Prepare the entrant list before drawing
A giveaway winner picker works best after the serious eligibility work is already complete. Remove duplicate entries, confirm rules, exclude late submissions, and keep a copy of the final entrant list before using any random tool. The random decision should only choose among entries that meet the posted terms. For public trust, record the time of the draw, the source list used, and the result. That process matters more than animation because participants need to understand that every eligible entry was treated consistently. Random selection is only fair when the input list is fair. Clean the list, document the criteria, then use the decision result as the draw prompt.
The decision maker is a tiny tool for the small choices that should not need a meeting. You type the decision in your own words — "Should I send the email now?" — press Decide, and the tool returns one of six short answers: yes, no, maybe, ask again, do it, or wait. The answer is sampled from that fixed pool with browser crypto randomness, then displayed in large serif type so the result is easy to read across the room or share in a screenshot.
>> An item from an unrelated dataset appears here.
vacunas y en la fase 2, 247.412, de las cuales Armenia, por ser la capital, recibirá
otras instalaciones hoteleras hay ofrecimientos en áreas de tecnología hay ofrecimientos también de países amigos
It is built for low-stakes decisions where the cost of staying stuck is higher than the cost of being slightly wrong. Picking between two equally good lunch options, deciding whether to take a walk before a deadline, choosing if a draft is ready to send, or settling a minor disagreement between two people who would both be fine either way — these are the situations where outsourcing the choice to chance is useful. The full answer set deliberately includes "maybe," "ask again," and "wait" so the tool is honest that it cannot tell which option is better. Its only job is to break a stall.
The question you type is stored in the URL so a shared link arrives with the prompt already filled in. That makes it usable as a small piece of structure in a chat: paste the link, both people press Decide on their own browsers, and either accept the answer that arrives or use the disagreement to surface what each person actually wants.